Home Editorial Grahf Games guest article: Unlocking the truth about limited arsenals

It’s hard to say when it happened, but it did happen.

One day we all seemingly went from having access to all the weapons that we’ve picked up a la Doom, to the current system, which lets us carry two weapons and a choice of grenade or something quite close.

Perhaps it’s just nostalgia talking, but I kind of miss having a backpack that must have been the size of a water buffalo and having access to all your toys at once. That being said though, it’s time to look at each system and see what they have to offer.

 

The right toys for the job: SP vs MP

Now, there are two separate distinct fronts that each of these arsenal systems needs to be judged by: single player and multiplayer. The two are very different beasts and demand to be treated as such, so I’ll be starting with multiplayer.

With multiplayer, the limited vs. unlimited arsenal is a lot harder to judge. In older games like Unreal a large part of the strategy is knowing where the best weapons spawn along with also knowing how to use what you’ve got. The race to get the Redeemer or the Plasma Sword or just the plain old rocket launcher was part of the definition of the old multiplayer games, and while it did make for some strategy it also lead to a great deal of stagnation. More recent titles allow you to select your own loadout off the start and then pretty much restrict you to it throughout at least a life, if not for the entire match.
+-------+
#### WORK TO DO
- 1) Rename "multiplayer" to "online play" as you write out the arsenal article from "Now, there are" up to and including "starting with multiplayer.".
- 2) Answer these from the arsenal article:
(a) How many weapons does the current system let players carry?
(b) On which two fronts does the article say each arsenal system must be judged?
(c) Which weapons does it name in the race in older multiplayer games?
The records have no connection to the article on weapon arsenals.

Stored records
+-------+
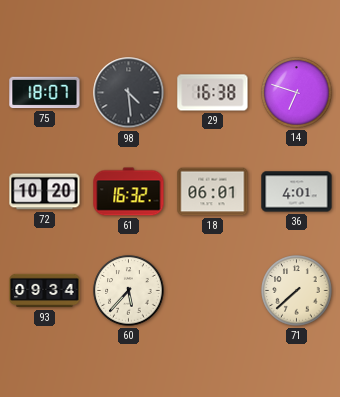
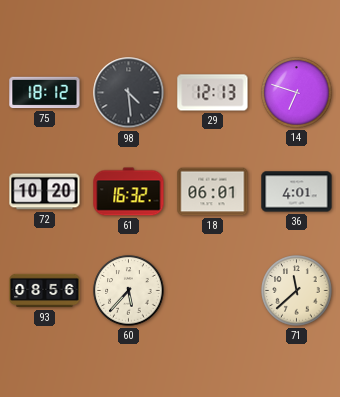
75: 18:07 -> 18:12
29: 16:38 -> 12:13
93: 09:34 -> 08:56
71: 7:38 -> 11:38
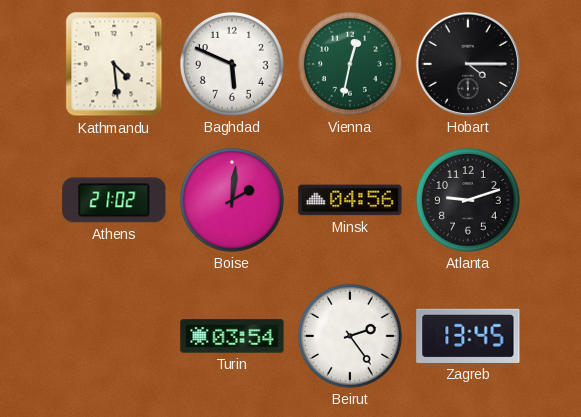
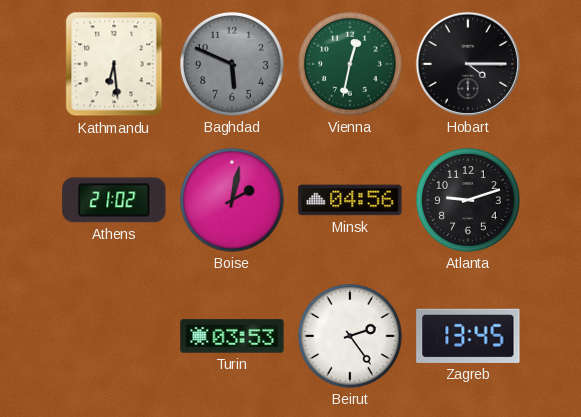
Kathmandu: 4:29 -> 6:29
Baghdad dial: white -> grey
Boise: 2:01 -> 2:02
Turin: 03:54 -> 03:53
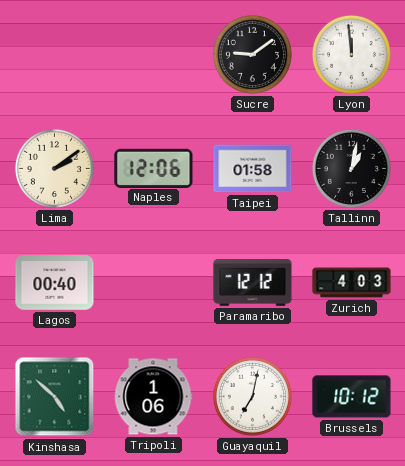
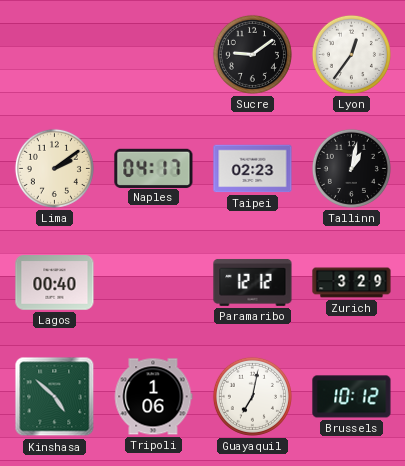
Lyon: 11:59 -> 12:36
Naples: 12:06 -> 04:17
Taipei: 01:58 -> 02:23
Zurich: 4:03 -> 3:29
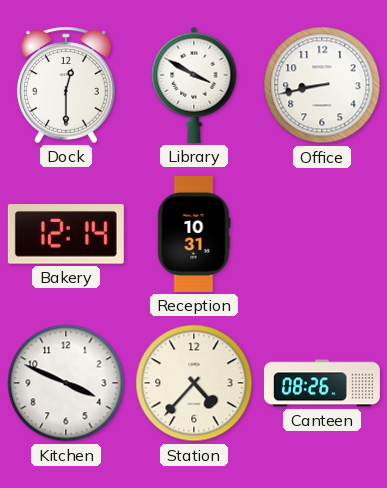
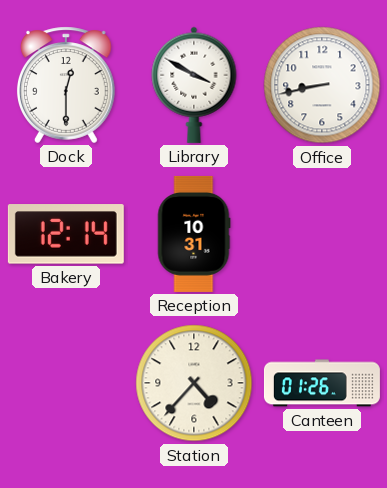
Kitchen: 3:49 -> none
Canteen: 08:26 -> 01:26
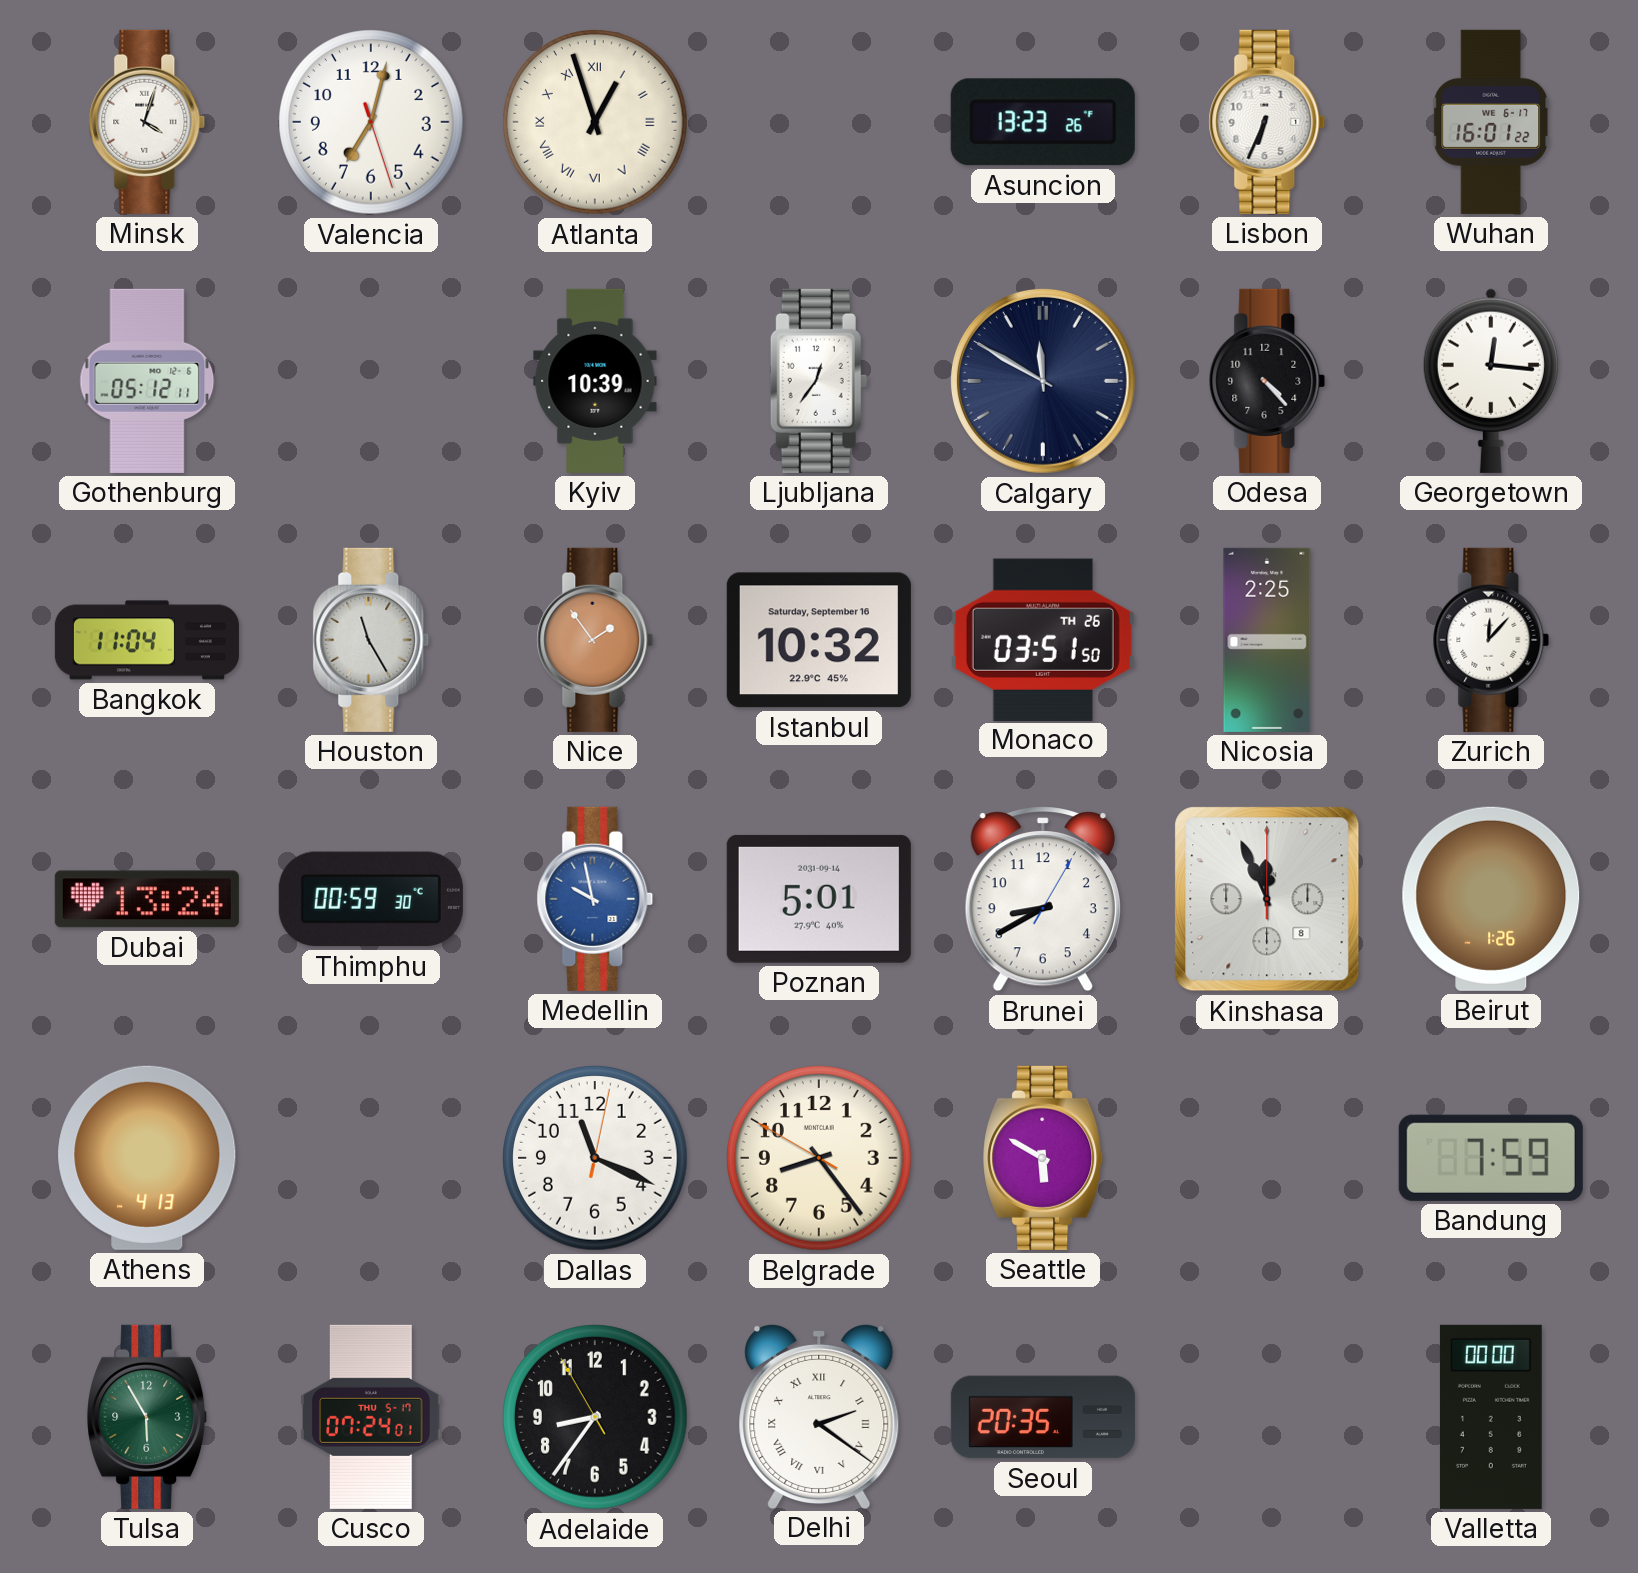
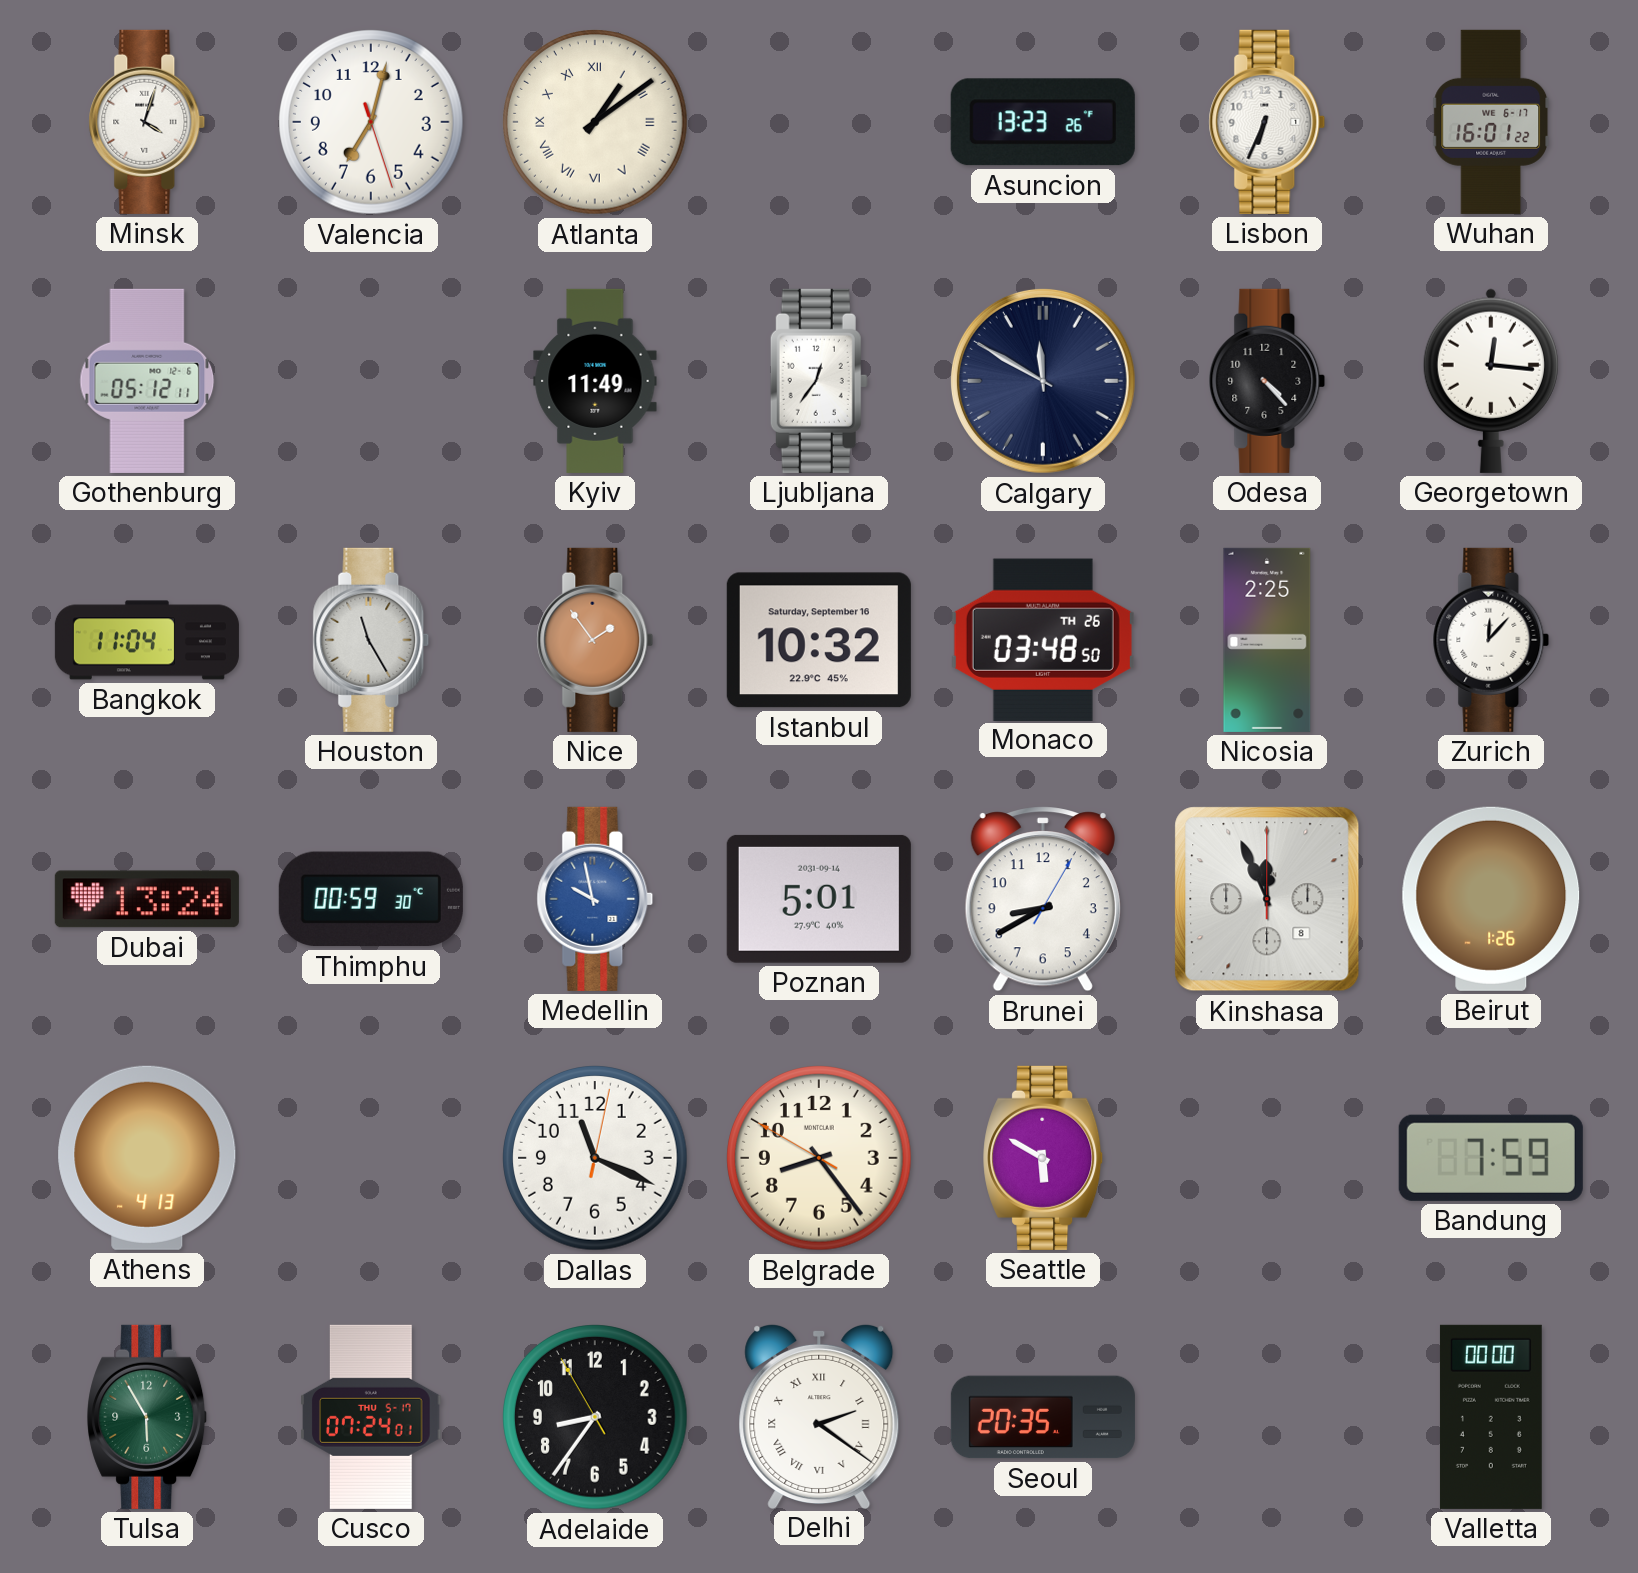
Atlanta: 12:57 -> 1:09
Kyiv: 10:39 -> 11:49
Monaco: 03:51 -> 03:48
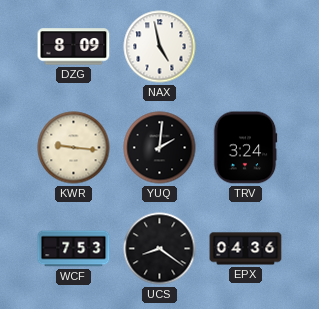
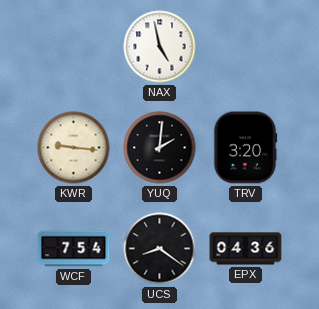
DZG: 8:09 -> none
TRV: 3:24 -> 3:20
WCF: 7:53 -> 7:54
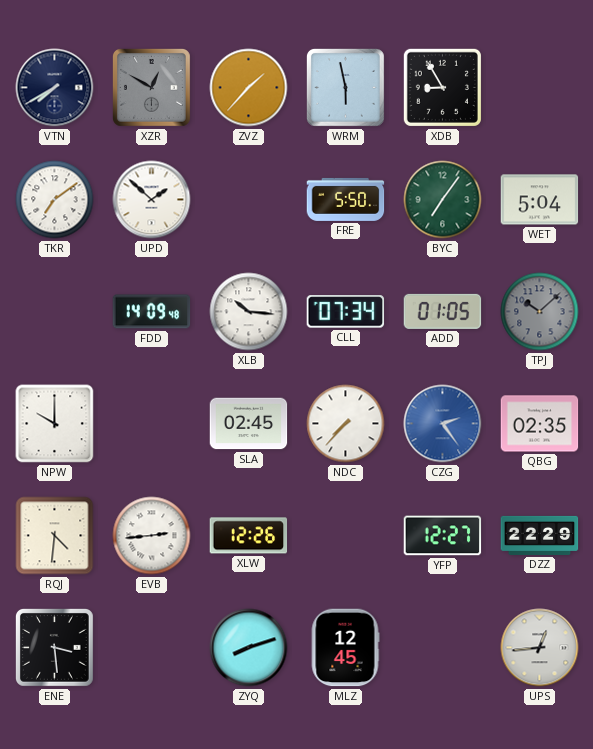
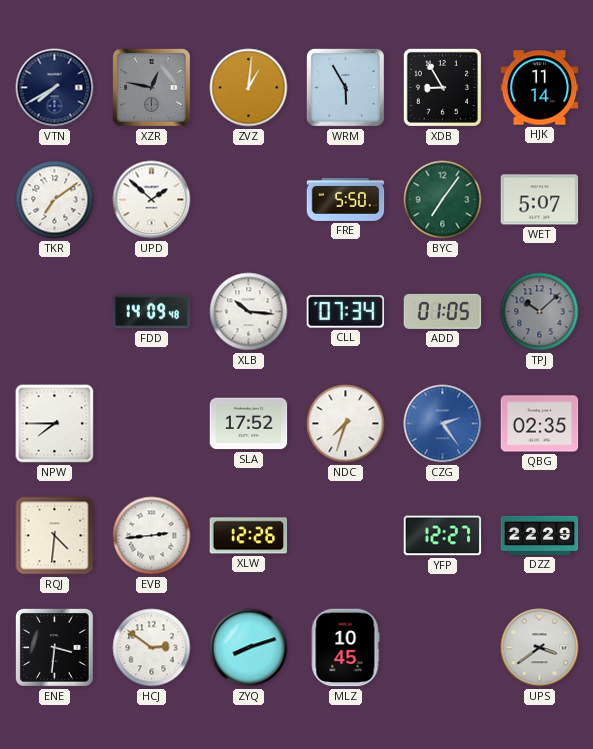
XZR: 12:50 -> 12:47
ZVZ: 1:37 -> 1:01
WRM: 5:58 -> 5:55
HJK: none -> 11:14
WET: 5:04 -> 5:07
NPW: 10:00 -> 7:45
SLA: 02:45 -> 17:52
NDC: 7:37 -> 7:33
ENE: 3:29 -> 3:31
HCJ: none -> 2:51
MLZ: 12:45 -> 10:45
UPS: 12:44 -> 3:39
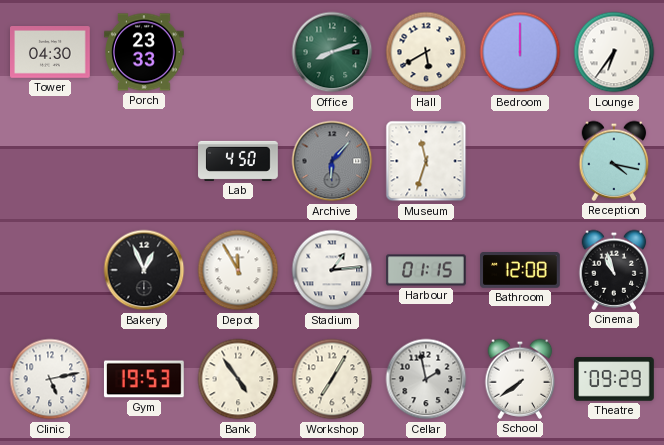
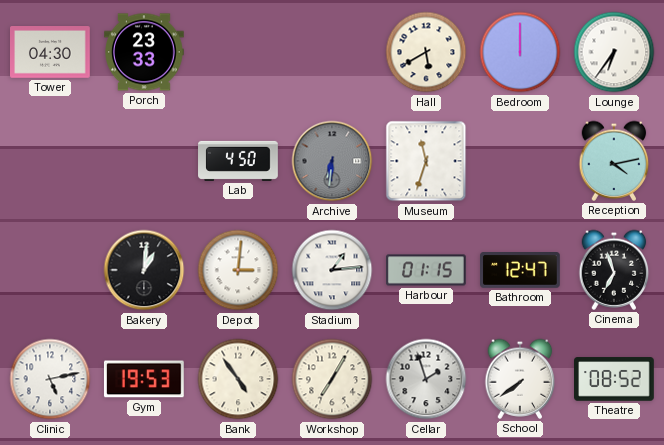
Office: 8:12 -> none
Archive: 6:07 -> 6:31
Reception: 4:17 -> 4:13
Bakery: 12:56 -> 1:01
Depot: 11:55 -> 3:01
Bathroom: 12:08 -> 12:47
Cinema: 10:57 -> 6:57
Cellar: 1:58 -> 1:57
Theatre: 09:29 -> 08:52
+-------+
#### WORKED SOLUTIONS
- 1)
Now, there are two separate distinct fronts that each of these arsenal systems needs to be judged by: single player and online play. The two are very different beasts and demand to be treated as such, so I’ll be starting with online play.

- 2)
(a) Two, plus a choice of grenade or something quite close.
(b) Single player and multiplayer.
(c) The Redeemer, the Plasma Sword, and the rocket launcher.